Diary

Report: FEC Contractor Outsourcing 60% of Labor Involved With Federal Campaign Finance Paperwork

Captricity, a data firm contracted to process paperwork for the Federal Election Commission (FEC) in 2015, is outsourcing up to 60 percent of its labor, according to the firm’s head of business development.

Captricity, which was founded by Berkeley computer science PhD candidate Kuang Chen and musician Jeff Lin, was subcontracted by a company called Aurotech to facilitate a $270,571 contract processing campaign finance filings for candidates following the 2014 election, according to the Post.

Software developed by Chen extracts shreds of written text and sends them to an on-demand global workforce employed by “Mechanical Turk.” The workers identify numbers and letters for a computer algorithm that according to Chen, digitizes it with an accuracy rate “asymptotically approaching 100 percent.”

From 1998 through 2014, the FEC had contracted with the Virginia-based ILM Corp. to manually enter the data from filings. “It is like a car vs. a horse and buggy. We’re not even on the same field,” Chen said, comparing his company to ILM.

According to Brian Busch, Captricity’s Head of Business Development, about half of the people finding work through Mechanical Turk are from India, while 40 percent are from North America.

The Post asked Democratic FEC Chairwoman Ann Ravel what sort of message was being sent by Captricity’s use of a “global workforce,” but she declined to comment. Ravel previously worked with the Oakland, Calif.-based firm when she served as chairwoman of the California Fair Political Practices Commission (FPPC) in 2012, when her agency contracted Captricity to process financial statements submitted by the state’s judges.

Similarly to Ravel, who was appointed to the FEC by President Obama in 2013, Captricity has some ties to the president. Captricity co-founder Jeff Lin contributed a total of $450 to the Obama for America campaign in 2012.
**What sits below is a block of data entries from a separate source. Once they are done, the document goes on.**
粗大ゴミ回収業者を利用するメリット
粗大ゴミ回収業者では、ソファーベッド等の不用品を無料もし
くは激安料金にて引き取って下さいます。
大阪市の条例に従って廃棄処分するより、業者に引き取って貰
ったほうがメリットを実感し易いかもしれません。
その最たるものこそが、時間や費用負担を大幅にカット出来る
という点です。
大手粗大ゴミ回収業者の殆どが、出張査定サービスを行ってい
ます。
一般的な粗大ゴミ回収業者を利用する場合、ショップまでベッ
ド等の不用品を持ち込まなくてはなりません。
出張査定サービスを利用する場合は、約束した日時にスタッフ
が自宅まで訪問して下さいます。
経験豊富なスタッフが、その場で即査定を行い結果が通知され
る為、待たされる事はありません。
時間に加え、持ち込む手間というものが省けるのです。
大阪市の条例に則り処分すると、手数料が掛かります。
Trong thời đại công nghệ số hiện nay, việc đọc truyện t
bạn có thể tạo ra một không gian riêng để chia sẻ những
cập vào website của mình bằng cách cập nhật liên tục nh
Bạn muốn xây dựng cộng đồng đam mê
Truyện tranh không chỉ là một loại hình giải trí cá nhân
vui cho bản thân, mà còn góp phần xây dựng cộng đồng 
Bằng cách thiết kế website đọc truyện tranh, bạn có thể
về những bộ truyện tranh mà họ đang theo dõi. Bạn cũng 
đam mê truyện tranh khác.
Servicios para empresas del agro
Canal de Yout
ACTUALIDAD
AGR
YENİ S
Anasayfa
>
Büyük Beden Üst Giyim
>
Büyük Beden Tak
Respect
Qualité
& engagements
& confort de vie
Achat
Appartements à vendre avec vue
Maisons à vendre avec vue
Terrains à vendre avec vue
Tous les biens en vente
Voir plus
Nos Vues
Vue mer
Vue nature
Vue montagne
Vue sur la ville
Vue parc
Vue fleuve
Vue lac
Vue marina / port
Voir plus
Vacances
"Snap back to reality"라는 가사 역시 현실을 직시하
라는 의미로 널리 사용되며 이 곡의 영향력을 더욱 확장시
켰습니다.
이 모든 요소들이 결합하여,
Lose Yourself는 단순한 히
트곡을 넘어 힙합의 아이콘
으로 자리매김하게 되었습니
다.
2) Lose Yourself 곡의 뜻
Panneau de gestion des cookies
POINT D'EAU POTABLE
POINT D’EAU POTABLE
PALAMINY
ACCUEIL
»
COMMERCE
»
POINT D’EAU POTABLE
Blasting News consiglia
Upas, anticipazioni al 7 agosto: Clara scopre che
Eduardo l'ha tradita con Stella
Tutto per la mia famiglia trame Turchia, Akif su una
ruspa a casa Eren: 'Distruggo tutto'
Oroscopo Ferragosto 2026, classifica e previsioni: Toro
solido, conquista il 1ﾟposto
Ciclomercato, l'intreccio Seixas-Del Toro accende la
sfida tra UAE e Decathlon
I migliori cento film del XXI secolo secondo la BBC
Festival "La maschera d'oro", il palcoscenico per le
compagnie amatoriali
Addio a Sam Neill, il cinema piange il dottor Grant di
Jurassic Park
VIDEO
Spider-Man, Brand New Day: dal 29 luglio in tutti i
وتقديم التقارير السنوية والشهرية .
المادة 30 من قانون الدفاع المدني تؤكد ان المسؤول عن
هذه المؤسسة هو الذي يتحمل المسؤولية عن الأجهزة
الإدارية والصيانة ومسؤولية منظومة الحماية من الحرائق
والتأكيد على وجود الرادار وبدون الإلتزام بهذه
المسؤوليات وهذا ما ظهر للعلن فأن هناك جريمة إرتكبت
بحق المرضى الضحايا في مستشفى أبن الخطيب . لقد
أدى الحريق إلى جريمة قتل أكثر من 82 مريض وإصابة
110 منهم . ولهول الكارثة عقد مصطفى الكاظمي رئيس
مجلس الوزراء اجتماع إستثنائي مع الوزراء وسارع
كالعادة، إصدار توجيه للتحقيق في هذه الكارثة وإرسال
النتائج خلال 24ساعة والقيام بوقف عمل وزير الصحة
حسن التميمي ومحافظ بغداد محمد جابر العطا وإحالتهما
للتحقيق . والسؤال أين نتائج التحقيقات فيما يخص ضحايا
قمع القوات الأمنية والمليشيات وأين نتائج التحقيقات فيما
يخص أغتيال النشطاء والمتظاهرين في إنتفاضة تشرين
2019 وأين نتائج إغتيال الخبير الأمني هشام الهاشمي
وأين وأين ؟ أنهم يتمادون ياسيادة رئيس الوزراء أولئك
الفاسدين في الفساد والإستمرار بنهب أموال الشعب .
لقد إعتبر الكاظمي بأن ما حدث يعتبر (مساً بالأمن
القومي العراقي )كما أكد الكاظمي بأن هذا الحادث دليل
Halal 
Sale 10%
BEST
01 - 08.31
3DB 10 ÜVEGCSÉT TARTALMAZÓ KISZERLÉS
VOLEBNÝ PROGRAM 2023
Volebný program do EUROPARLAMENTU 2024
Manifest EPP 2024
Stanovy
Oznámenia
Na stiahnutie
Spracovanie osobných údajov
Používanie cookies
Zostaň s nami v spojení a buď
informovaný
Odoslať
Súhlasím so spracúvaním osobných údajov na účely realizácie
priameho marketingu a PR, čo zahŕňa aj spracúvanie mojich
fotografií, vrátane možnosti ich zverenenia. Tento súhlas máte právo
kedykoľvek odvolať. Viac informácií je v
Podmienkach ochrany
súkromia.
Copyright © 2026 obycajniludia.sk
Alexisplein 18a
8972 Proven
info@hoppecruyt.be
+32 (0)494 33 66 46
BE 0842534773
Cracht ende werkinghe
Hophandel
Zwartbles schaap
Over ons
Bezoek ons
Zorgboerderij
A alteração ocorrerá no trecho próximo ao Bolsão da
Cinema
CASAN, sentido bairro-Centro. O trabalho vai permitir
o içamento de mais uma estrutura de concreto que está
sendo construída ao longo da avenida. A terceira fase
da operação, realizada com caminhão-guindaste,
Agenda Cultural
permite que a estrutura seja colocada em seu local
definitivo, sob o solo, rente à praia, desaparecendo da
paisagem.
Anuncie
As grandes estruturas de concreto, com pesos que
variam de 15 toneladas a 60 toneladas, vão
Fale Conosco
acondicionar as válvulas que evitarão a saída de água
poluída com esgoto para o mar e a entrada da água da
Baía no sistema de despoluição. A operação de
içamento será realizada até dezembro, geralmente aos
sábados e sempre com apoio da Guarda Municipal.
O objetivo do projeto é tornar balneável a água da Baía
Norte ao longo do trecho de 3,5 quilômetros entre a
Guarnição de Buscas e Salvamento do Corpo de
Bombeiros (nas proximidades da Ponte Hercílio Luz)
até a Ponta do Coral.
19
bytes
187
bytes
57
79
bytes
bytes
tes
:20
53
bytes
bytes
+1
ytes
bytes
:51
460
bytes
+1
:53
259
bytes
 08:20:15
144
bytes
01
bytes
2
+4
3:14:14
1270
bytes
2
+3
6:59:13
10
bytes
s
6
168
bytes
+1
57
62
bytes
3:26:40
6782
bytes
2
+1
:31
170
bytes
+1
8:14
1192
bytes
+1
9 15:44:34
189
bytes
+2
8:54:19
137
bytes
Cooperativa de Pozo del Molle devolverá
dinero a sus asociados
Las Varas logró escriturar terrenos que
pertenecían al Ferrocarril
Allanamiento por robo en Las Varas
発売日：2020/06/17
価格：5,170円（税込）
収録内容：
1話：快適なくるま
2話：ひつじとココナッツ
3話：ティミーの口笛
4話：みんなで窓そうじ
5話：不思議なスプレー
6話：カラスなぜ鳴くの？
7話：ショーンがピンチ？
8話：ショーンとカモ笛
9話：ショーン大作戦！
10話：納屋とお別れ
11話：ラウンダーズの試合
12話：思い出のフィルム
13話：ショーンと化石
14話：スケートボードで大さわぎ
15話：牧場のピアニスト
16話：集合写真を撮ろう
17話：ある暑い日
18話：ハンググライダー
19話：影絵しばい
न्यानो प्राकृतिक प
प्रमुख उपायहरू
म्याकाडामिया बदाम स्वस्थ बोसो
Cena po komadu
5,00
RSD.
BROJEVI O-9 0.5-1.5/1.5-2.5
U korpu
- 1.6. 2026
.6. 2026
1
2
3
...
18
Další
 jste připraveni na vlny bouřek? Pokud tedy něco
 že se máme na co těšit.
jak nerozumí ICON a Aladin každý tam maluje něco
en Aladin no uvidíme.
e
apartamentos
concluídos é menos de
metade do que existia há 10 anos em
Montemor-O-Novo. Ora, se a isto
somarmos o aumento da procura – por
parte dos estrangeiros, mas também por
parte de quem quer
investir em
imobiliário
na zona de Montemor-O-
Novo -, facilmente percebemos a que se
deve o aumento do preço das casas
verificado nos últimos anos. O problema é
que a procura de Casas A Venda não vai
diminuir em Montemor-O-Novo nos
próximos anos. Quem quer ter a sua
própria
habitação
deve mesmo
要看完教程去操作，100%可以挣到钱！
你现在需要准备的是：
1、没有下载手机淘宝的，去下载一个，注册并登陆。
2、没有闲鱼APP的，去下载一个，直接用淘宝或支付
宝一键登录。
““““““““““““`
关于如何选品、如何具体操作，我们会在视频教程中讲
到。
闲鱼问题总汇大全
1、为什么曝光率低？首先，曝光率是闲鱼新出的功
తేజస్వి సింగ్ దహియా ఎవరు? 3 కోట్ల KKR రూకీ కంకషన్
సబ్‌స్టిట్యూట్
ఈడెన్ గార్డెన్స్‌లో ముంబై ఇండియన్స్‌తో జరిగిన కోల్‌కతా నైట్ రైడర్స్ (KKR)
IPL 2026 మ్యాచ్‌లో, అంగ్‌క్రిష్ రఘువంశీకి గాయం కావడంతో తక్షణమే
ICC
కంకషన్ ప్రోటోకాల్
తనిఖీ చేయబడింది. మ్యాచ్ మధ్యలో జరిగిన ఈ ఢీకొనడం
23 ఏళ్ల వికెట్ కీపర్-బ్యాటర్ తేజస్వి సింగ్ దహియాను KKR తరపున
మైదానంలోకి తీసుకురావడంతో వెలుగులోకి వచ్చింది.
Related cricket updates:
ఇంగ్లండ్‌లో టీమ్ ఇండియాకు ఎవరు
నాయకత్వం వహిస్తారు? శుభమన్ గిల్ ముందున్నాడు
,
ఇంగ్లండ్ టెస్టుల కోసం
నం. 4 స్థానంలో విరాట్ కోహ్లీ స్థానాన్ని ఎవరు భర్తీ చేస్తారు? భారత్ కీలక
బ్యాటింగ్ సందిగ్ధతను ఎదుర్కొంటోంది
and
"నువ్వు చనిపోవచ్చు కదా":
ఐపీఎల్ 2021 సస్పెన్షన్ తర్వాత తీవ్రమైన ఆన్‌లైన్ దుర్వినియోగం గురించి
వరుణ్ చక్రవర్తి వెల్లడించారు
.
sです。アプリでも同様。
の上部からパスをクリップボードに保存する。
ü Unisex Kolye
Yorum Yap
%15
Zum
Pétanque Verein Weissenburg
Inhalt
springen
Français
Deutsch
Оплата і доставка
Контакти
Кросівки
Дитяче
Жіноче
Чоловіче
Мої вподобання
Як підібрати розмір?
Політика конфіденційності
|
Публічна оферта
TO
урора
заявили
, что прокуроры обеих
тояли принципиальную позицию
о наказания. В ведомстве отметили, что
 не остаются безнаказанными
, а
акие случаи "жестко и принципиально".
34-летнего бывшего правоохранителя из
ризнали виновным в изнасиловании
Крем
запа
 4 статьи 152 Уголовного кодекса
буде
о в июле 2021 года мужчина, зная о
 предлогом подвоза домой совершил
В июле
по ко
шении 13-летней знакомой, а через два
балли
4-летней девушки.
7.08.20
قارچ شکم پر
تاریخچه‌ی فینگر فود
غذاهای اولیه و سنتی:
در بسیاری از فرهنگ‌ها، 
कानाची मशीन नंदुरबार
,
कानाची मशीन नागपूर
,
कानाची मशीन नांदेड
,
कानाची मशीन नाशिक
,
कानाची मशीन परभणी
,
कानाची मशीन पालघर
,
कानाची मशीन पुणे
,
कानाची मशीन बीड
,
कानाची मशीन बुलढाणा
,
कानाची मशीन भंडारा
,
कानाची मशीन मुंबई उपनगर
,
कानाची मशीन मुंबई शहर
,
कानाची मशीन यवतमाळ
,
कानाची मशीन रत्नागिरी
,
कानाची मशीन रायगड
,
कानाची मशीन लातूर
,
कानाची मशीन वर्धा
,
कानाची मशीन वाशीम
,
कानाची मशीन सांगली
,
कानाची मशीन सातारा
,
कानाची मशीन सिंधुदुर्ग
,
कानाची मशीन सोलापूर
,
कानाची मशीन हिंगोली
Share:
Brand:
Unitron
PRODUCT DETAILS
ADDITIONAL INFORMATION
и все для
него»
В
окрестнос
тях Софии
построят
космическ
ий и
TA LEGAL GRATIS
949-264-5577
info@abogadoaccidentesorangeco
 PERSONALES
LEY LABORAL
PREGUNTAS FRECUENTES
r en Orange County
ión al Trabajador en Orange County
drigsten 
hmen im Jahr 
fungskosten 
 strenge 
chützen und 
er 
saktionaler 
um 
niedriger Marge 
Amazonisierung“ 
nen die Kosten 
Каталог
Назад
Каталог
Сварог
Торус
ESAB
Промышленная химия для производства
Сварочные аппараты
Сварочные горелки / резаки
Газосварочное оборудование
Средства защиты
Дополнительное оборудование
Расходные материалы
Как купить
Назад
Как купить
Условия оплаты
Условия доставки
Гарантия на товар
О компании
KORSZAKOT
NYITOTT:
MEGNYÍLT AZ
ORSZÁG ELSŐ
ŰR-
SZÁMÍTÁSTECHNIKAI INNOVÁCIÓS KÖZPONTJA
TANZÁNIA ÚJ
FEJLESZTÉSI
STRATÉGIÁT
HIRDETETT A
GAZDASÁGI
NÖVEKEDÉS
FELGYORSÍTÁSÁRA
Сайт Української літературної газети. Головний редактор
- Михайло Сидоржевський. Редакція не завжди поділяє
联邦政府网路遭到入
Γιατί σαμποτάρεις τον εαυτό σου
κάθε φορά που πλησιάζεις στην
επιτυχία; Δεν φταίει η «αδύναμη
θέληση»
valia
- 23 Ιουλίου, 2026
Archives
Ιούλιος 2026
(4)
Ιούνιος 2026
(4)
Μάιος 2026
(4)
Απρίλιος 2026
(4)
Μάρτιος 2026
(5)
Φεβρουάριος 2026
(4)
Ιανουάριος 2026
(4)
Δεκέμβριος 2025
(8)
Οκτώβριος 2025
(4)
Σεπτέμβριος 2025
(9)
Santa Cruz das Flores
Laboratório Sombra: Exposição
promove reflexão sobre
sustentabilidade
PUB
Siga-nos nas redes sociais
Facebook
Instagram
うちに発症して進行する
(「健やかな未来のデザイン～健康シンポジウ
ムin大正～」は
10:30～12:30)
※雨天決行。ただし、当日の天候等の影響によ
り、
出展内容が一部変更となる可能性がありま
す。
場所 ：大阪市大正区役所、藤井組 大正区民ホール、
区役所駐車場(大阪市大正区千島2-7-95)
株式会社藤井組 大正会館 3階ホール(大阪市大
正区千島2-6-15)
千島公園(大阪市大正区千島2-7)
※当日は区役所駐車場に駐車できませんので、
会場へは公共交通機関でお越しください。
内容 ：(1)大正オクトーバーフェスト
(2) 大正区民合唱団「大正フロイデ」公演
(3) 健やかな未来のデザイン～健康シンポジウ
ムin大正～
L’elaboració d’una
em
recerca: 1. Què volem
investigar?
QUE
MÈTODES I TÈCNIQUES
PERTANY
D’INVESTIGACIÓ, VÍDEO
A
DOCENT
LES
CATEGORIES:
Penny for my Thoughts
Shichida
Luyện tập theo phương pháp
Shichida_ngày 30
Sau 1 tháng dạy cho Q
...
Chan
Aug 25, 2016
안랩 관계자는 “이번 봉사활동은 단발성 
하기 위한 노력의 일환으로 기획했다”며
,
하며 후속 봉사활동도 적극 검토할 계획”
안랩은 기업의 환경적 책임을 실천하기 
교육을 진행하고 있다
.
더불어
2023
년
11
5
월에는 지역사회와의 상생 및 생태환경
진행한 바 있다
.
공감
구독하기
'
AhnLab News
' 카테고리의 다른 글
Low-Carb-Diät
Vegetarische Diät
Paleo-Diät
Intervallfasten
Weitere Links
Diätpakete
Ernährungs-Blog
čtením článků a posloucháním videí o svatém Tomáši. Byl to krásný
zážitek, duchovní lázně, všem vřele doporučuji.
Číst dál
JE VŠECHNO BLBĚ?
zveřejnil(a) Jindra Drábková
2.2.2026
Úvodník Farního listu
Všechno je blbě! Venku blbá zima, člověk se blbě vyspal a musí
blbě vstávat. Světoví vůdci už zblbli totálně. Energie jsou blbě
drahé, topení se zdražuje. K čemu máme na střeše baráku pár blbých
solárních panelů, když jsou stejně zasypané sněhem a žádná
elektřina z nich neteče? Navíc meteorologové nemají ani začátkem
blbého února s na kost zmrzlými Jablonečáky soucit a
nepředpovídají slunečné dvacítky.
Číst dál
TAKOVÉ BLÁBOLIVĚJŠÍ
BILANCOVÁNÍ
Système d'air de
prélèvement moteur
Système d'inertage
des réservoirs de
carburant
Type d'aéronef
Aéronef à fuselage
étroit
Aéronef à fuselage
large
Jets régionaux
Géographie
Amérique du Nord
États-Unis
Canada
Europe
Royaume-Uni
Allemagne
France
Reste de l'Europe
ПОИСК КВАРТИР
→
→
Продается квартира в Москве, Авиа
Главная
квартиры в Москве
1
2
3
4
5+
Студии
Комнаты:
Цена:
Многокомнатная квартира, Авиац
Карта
Since then, the company has praised President Obama on its Website, asserting that he has made “accountability through transparency” a priority in his administration. In an entry on its blog, Captricity states that there was “an essential cordoning-off of government data under Bush (George W) and a re-opening of data under Obama.”

However, an analysis conducted by the Associated Press earlier this year presented contradictory information, suggesting the Obama administration had set a new record for denying Freedom of Information Act (FOIA) requests and “more often than ever censored government files or outright denied access to them under the U.S. Freedom of Information Act.”

Specifically, the AP found that the Obama administration had “more than ever censored materials it turned over or fully denied access to them, in 250,581 cases or 39 percent of all requests.” It also found that rejections and redactions were found to be “improper under the law,” but only when they were challenged.

I asked Captricity by e-mail to comment on the differing claims. A spokesperson said the company was no longer able to speak to the basis of the blog post, saying, “It’s fairly dated (from 2012) and we’re not in a position to comment on this topic at this point in time.”